In 1994 she moved to Toronto, initially sharing a house with Mr. Forrest and his young family. In her motorized scooter she explored the city’s waterfront, pouring her creative energies into nature photography.

When she could no longer hold a 35 mm camera, she reluctantly switched to digital; eventually she had to hold that upside down, using the weight of the camera on her thumb to operate the shutter. By the mid-2000s, she required physical assistance from her caregivers to take photos. When even the digital camera became too much for her to hold, she made a final switch to an iPhone. Despite her initial resistance, she avidly embraced digital editing technology.

In 2007 she was featured on the CBC television series Moving On. At the time, Monianne was trying to establish a greeting card business for her nature photography, but she confronted what she called the “disability ghetto,” where “you’re not treated as a serious businessperson.”

For the past five years or so of her life, Mr.
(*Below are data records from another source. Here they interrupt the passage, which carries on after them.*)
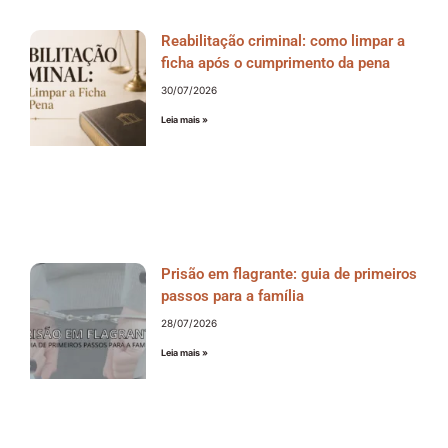
Reabilitação criminal: como limpar a
ficha após o cumprimento da pena
30/07/2026
Leia mais »
Prisão em flagrante: guia de primeiros
passos para a família
28/07/2026
Leia mais »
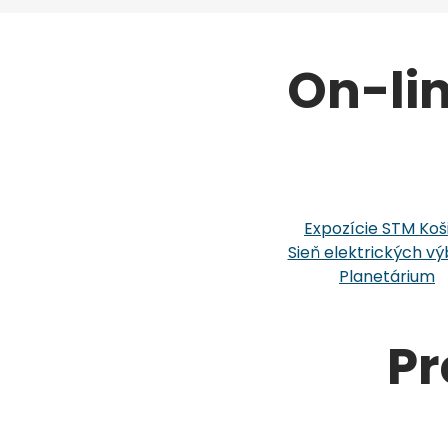
On-li
Expozície STM Koš
Sieň elektrických vý
Planetárium
Pr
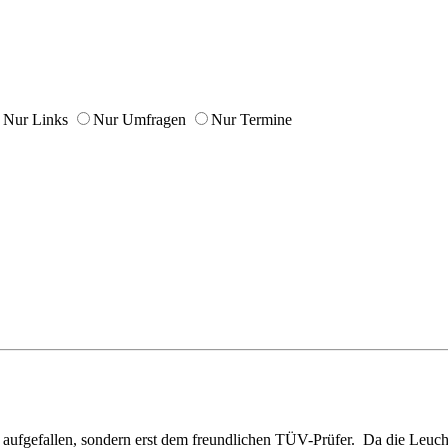
Nur Links
Nur Umfragen
Nur Termine
ht aufgefallen, sondern erst dem freundlichen TÜV-Prüfer.
Da die Leucht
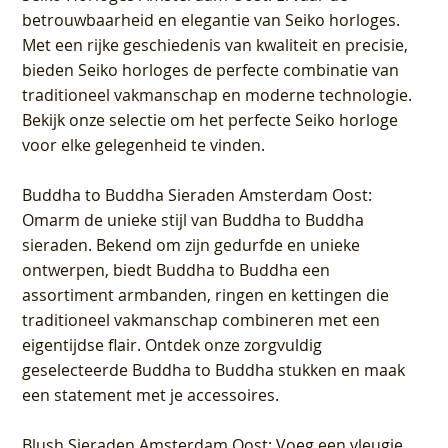
betrouwbaarheid en elegantie van Seiko horloges.
Met een rijke geschiedenis van kwaliteit en precisie,
bieden Seiko horloges de perfecte combinatie van
traditioneel vakmanschap en moderne technologie.
Bekijk onze selectie om het perfecte Seiko horloge
voor elke gelegenheid te vinden.
Buddha to Buddha Sieraden Amsterdam Oost
:
Omarm de unieke stijl van Buddha to Buddha
sieraden. Bekend om zijn gedurfde en unieke
ontwerpen, biedt Buddha to Buddha een
assortiment armbanden, ringen en kettingen die
traditioneel vakmanschap combineren met een
eigentijdse flair. Ontdek onze zorgvuldig
geselecteerde Buddha to Buddha stukken en maak
een statement met je accessoires.
Blush Sieraden Amsterdam Oost
: Voeg een vleugje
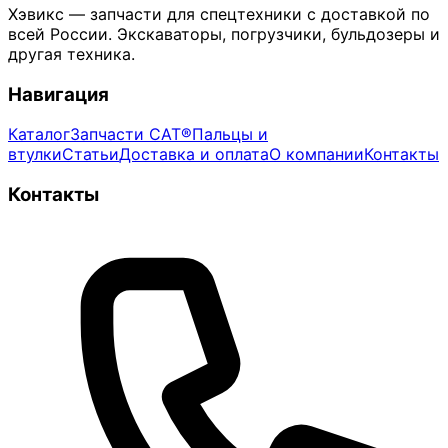
Хэвикс — запчасти для спецтехники с доставкой по
всей России. Экскаваторы, погрузчики, бульдозеры и
другая техника.
Навигация
Каталог
Запчасти CAT®
Пальцы и
втулки
Статьи
Доставка и оплата
О компании
Контакты
Контакты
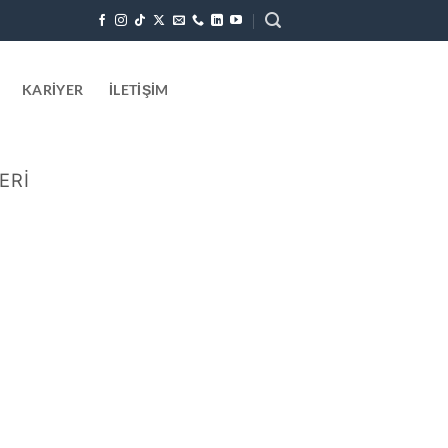
KARIYER
İLETIŞIM
ERI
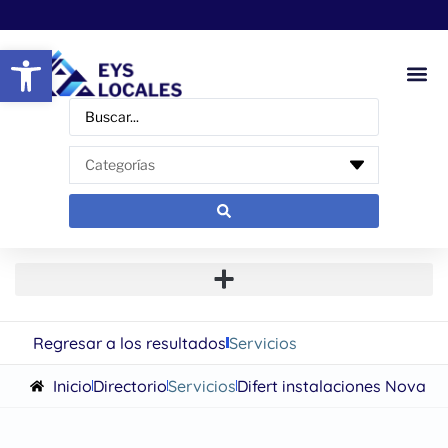
Abrir barra de herramientas
Regresar a los resultados
Servicios
Inicio
Directorio
Servicios
Difert instalaciones Nova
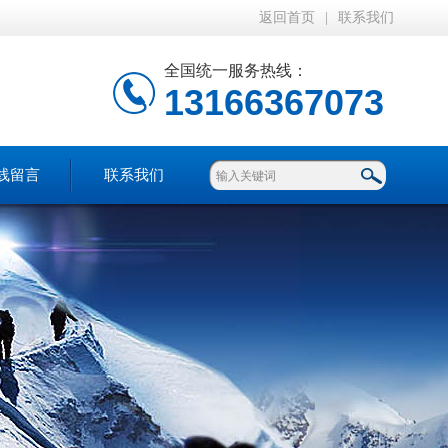
返回首页
|
联系我们
全国统一服务热线：
13166367073
线留言
联系我们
Barratt said, she had been unable to operate even an iPhone, but would issue precise instructions to her assistant for each shot on their outdoor explorations.

The final scene of the Moving On episode shows Monianne at the launch of a self-published book of her nature photography, at a lakeshore café in Toronto. Butterflies, she tells the gathering of friends, are her “metaphor for life. This one,” she says, pointing to a stunning photograph, “was taken in the little garbage heap outside the back of the café.” The wind was ferocious that day, she says, and she had spotted some monarchs “clinging for dear life,” and took “three or four hundred pictures” of one of them.

“So you can be standing in an ant-infested garbage heap but you can look at beautiful butterflies. Or you can stand in a garbage heap and complain about how ugly and horrible everything and everybody is around you. And I think it’s up to all of us to just look for beauty.”

Monianne leaves her son, Mr. Barratt; brothers, Roman Solecki and Alec Hamilton; and many friends.